Le docteur Panagiotis Glavas, du CHU Sainte-Justine, donne un aperçu de la complexité de l’intervention chirurgicale qui devrait permettre au jeune Charlie de recommencer à marcher.
Le docteur Panagiotis Glavas, du CHU Sainte-Justine, donne un aperçu de la complexité de l’intervention chirurgicale qui devrait permettre au jeune Charlie de recommencer à marcher.

Chu Saint-Justine: une chirurgie novatrice permet à un jeune de marcher

Jean-Benoit Legault
La Presse canadienne
MONTRÉAL — Une intervention de pointe, et vraisemblablement sans précédent en chirurgie orthopédique pédiatrique, devrait permettre à un jeune patient du CHU Sainte-Justine de recommencer à marcher.

Lors de la chirurgie réalisée en mai 2019, le Dr Panagiotis Glavas et son équipe, en collaboration avec une entreprise spécialisée en solutions orthopédiques, ont utilisé un guide de coupe imprimé en trois dimensions pour contourner un grave problème de déviation de l’os des tibias.

Les membres inférieurs de leur patient, Charlie, avaient dû être amputés au milieu du tibia en janvier 2005, alors qu’il n’avait que 18 mois, des suites d’une infection à la bactérie mangeuse de chair. L’intervention a sauvé la vie de l’enfant, mais la bactérie avait eu le temps d’infecter d’autres cellules, notamment celles qui sont responsables de la croissance de certains os.

Les os des jambes amputées du petit ont ensuite grandi de travers, avec un angle anormal qui rendait la fixation de prothèse difficile et très douloureuse. Charlie était de plus en plus confiné à son fauteuil roulant et avait pratiquement abandonné tout espoir de pouvoir remarcher un jour.

«Il y avait une déformation tridimensionnelle au niveau de ce qui reste de sa jambe et qu’on n’arrivait pas à reconstruire et à réaligner avec des méthodes traditionnelles, a expliqué en entrevue le Dr Glavas. Donc on a fait appel à toute la technologie qu’on peut avoir maintenant.»

Les chirurgiens ont ainsi eu recours à une imprimante en trois dimensions pour créer un guide de coupe — un implant fixé directement au tibia pendant la chirurgie — pour reproduire avec précision et exactitude la correction déterminée lors d’une simulation préopératoire.

«On remonte la pente»

On avait également imprimé une plaque en titane qui allait relier les deux portions du tibia gauche, puisqu’aucune plaque préfabriquée n’aurait pu s’ajuster à l’anatomie particulière de Charlie.

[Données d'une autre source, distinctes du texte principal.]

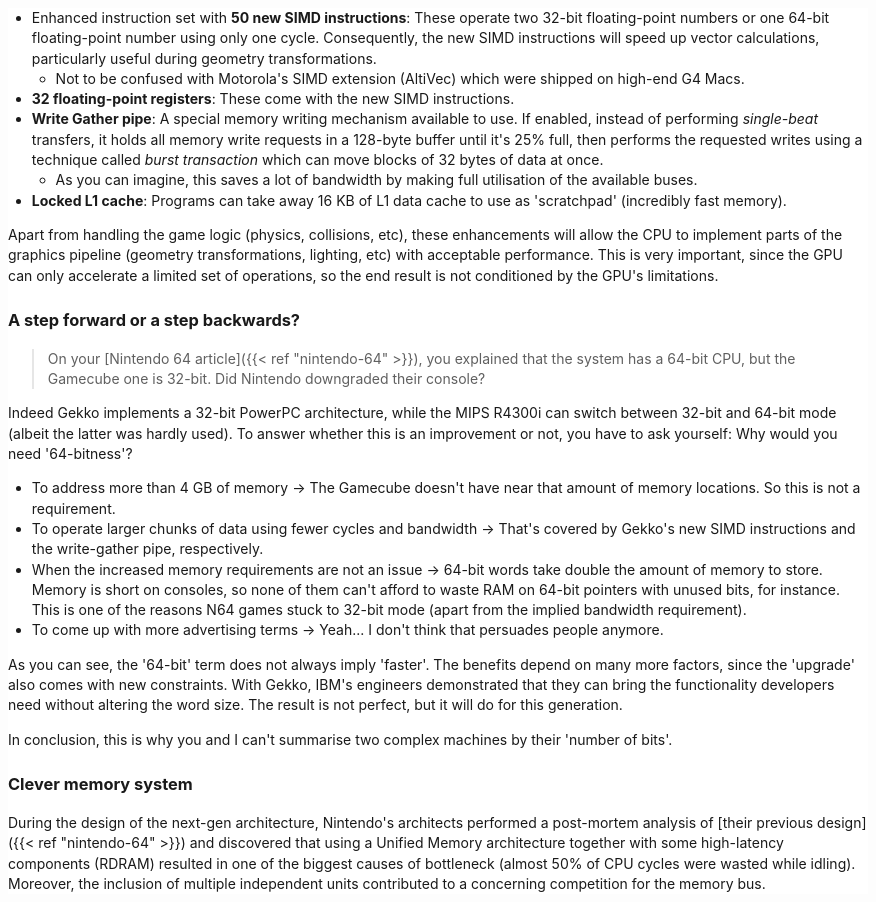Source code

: - Enhanced instruction set with **50 new SIMD instructions**: These operate two 32-bit floating-point numbers or one 64-bit floating-point number using only one cycle. Consequently, the new SIMD instructions will speed up vector calculations, particularly useful during geometry transformations.
  - Not to be confused with Motorola's SIMD extension (AltiVec) which were shipped on high-end G4 Macs.
- **32 floating-point registers**: These come with the new SIMD instructions.
- **Write Gather pipe**: A special memory writing mechanism available to use. If enabled, instead of performing *single-beat* transfers, it holds all memory write requests in a 128-byte buffer until it's 25% full, then performs the requested writes using a technique called *burst transaction* which can move blocks of 32 bytes of data at once.
  - As you can imagine, this saves a lot of bandwidth by making full utilisation of the available buses.
- **Locked L1 cache**: Programs can take away 16 KB of L1 data cache to use as 'scratchpad' (incredibly fast memory).

Apart from handling the game logic (physics, collisions, etc), these enhancements will allow the CPU to implement parts of the graphics pipeline (geometry transformations, lighting, etc) with acceptable performance. This is very important, since the GPU can only accelerate a limited set of operations, so the end result is not conditioned by the GPU's limitations.

### A step forward or a step backwards?

> On your [Nintendo 64 article]({{< ref "nintendo-64" >}}), you explained that the system has a 64-bit CPU, but the Gamecube one is 32-bit. Did Nintendo downgraded their console?

Indeed Gekko implements a 32-bit PowerPC architecture, while the MIPS R4300i can switch between 32-bit and 64-bit mode (albeit the latter was hardly used). To answer whether this is an improvement or not, you have to ask yourself: Why would you need '64-bitness'?
- To address more than 4 GB of memory → The Gamecube doesn't have near that amount of memory locations. So this is not a requirement.
- To operate larger chunks of data using fewer cycles and bandwidth → That's covered by Gekko's new SIMD instructions and the write-gather pipe, respectively.
- When the increased memory requirements are not an issue → 64-bit words take double the amount of memory to store. Memory is short on consoles, so none of them can't afford to waste RAM on 64-bit pointers with unused bits, for instance. This is one of the reasons N64 games stuck to 32-bit mode (apart from the implied bandwidth requirement).
- To come up with more advertising terms → Yeah... I don't think that persuades people anymore.

As you can see, the '64-bit' term does not always imply 'faster'. The benefits depend on many more factors, since the 'upgrade' also comes with new constraints. With Gekko, IBM's engineers demonstrated that they can bring the functionality developers need without altering the word size. The result is not perfect, but it will do for this generation.

In conclusion, this is why you and I can't summarise two complex machines by their 'number of bits'.

### Clever memory system

During the design of the next-gen architecture, Nintendo's architects performed a post-mortem analysis of [their previous design]({{< ref "nintendo-64" >}}) and discovered that using a Unified Memory architecture together with some high-latency components (RDRAM) resulted in one of the biggest causes of bottleneck (almost 50% of CPU cycles were wasted while idling). Moreover, the inclusion of multiple independent units contributed to a concerning competition for the memory bus.
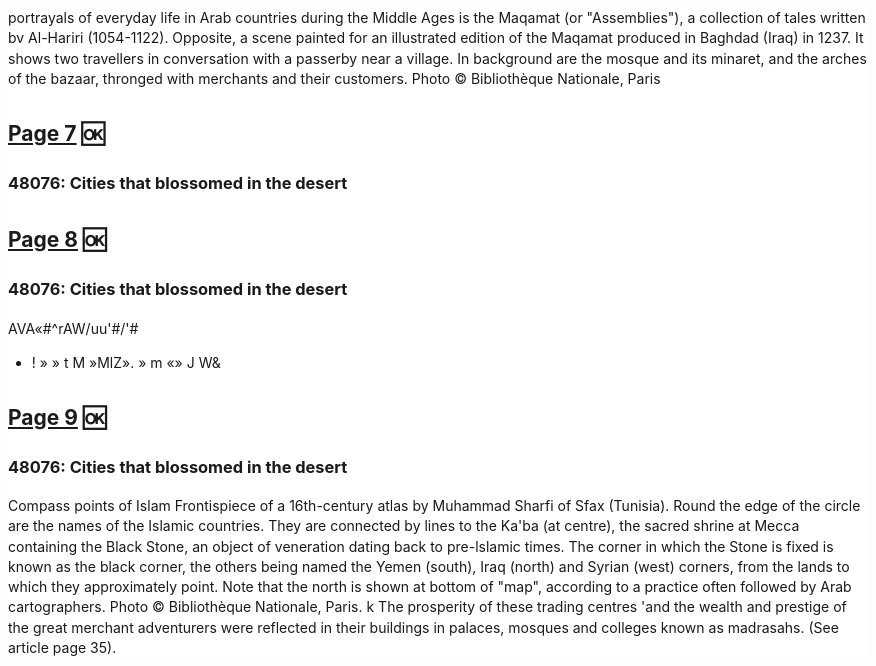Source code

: portrayals of everyday life in Arab
countries during the Middle Ages is the
Maqamat (or "Assemblies"), a collection
of tales written bv Al-Hariri (1054-1122).
Opposite, a scene painted for an
illustrated edition of the Maqamat
produced in Baghdad (Iraq) in 1237. It
shows two travellers in conversation
with a passerby near a village. In
background are the mosque and its
minaret, and the arches of the bazaar,
thronged with merchants and their
customers.
Photo © Bibliothèque Nationale, Paris
## [Page 7](https://demo.humlab.umu.se/courier/074817engo.pdf#page=7) 🆗
### 48076: Cities that blossomed in the desert
## [Page 8](https://demo.humlab.umu.se/courier/074817engo.pdf#page=8) 🆗
### 48076: Cities that blossomed in the desert
AVA«#^rAW/uu'#/'#
* ! » » t
M »MlZ». » m
«» J
W&
## [Page 9](https://demo.humlab.umu.se/courier/074817engo.pdf#page=9) 🆗
### 48076: Cities that blossomed in the desert
Compass points
of Islam
Frontispiece of a 16th-century
atlas by Muhammad Sharfi
of Sfax (Tunisia). Round the edge
of the circle are the names of the
Islamic countries. They are
connected by lines to the Ka'ba
(at centre), the sacred shrine at
Mecca containing the Black
Stone, an object of veneration
dating back to pre-lslamic times.
The corner in which the Stone is
fixed is known as the black
corner, the others being named
the Yemen (south), Iraq (north)
and Syrian (west) corners, from
the lands to which they
approximately point. Note that
the north is shown at bottom
of "map", according to a practice
often followed by Arab
cartographers.
Photo © Bibliothèque Nationale, Paris.
k The prosperity of these trading centres
'and the wealth and prestige of the great
merchant adventurers were reflected in
their buildings in palaces, mosques and
colleges known as madrasahs. (See article
page 35).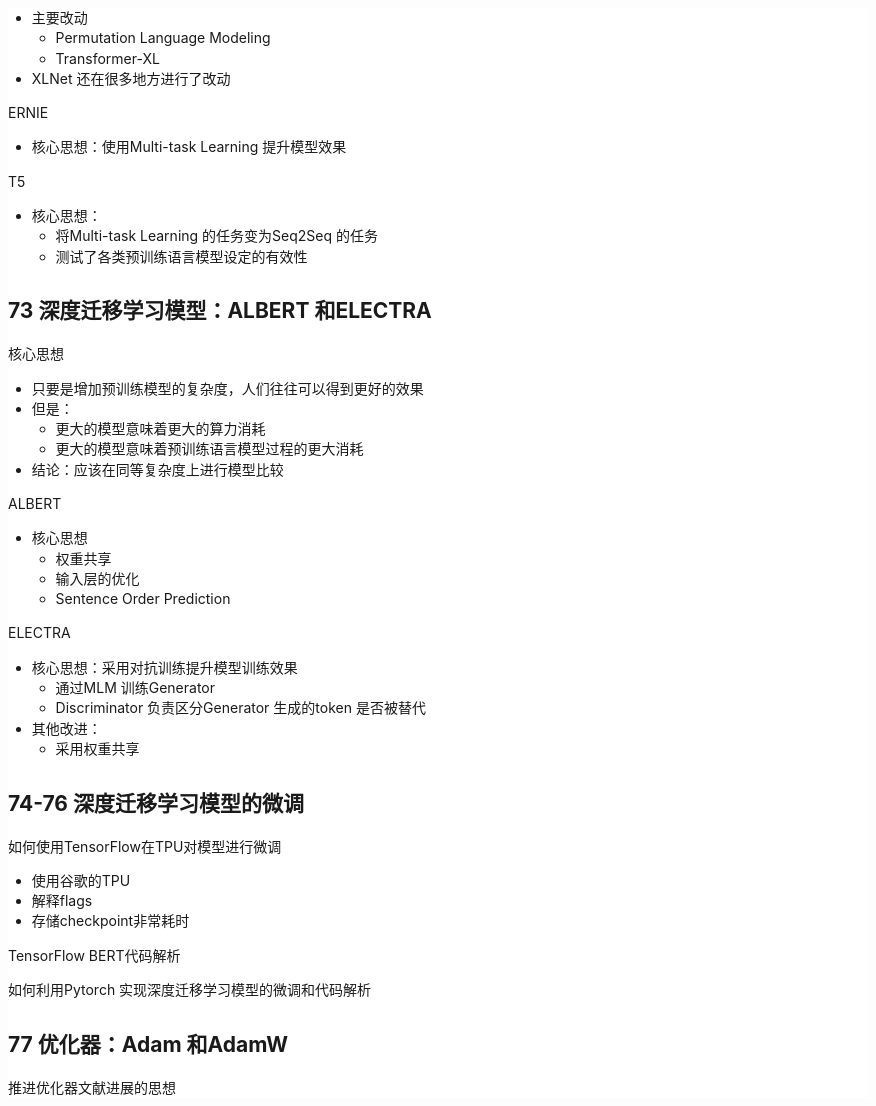 - 主要改动
  - Permutation Language Modeling
  - Transformer-XL
- XLNet 还在很多地方进行了改动

ERNIE

- 核心思想：使用Multi-task Learning 提升模型效果

T5

- 核心思想：
  - 将Multi-task Learning 的任务变为Seq2Seq 的任务
  - 测试了各类预训练语言模型设定的有效性

## 73 深度迁移学习模型：ALBERT 和ELECTRA

核心思想

- 只要是增加预训练模型的复杂度，人们往往可以得到更好的效果
- 但是：
  - 更大的模型意味着更大的算力消耗
  - 更大的模型意味着预训练语言模型过程的更大消耗
- 结论：应该在同等复杂度上进行模型比较

ALBERT

- 核心思想
  - 权重共享
  - 输入层的优化
  - Sentence Order Prediction

ELECTRA

- 核心思想：采用对抗训练提升模型训练效果
  - 通过MLM 训练Generator
  - Discriminator 负责区分Generator 生成的token 是否被替代
- 其他改进：
  - 采用权重共享

## 74-76 深度迁移学习模型的微调

如何使用TensorFlow在TPU对模型进行微调

- 使用谷歌的TPU
- 解释flags
- 存储checkpoint非常耗时

TensorFlow BERT代码解析

如何利用Pytorch 实现深度迁移学习模型的微调和代码解析

## 77 优化器：Adam 和AdamW

推进优化器文献进展的思想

«Pour espérer lui redonner cette capacité de marcher avec une prothèse, il fallait qu’on fasse quelque chose pour réaligner son membre inférieur, a précisé le Dr Glavas. Compte tenu qu’on n’avait pas réussi avec les méthodes conventionnelles, on s’est tournés vers cette nouvelle technologie.» Dans la foulée du succès de la première intervention, la jambe droite de Charlie sera opérée le 21 janvier. Cette technique offre aussi de toutes nouvelles possibilités aux chirurgiens.

«Je commence à l’utiliser un petit peu plus maintenant, compte tenu qu’on a une précision, pour la correction des déformations angulaires, a dit le Dr Glavas. Je pense que ça va devenir de plus en plus courant pour faire des implants sur mesure, surtout en mode pédiatrique parce que les enfants viennent dans tous les formats. Ça va nous aider à faire du sur-mesure pour les enfants.»

«Je le connais depuis au moins sept ou huit ans, a ajouté le médecin au sujet de Charlie. Et depuis sept ou huit ans, je pense qu’on a vu les hauts et les bas, et là on remonte la pente.»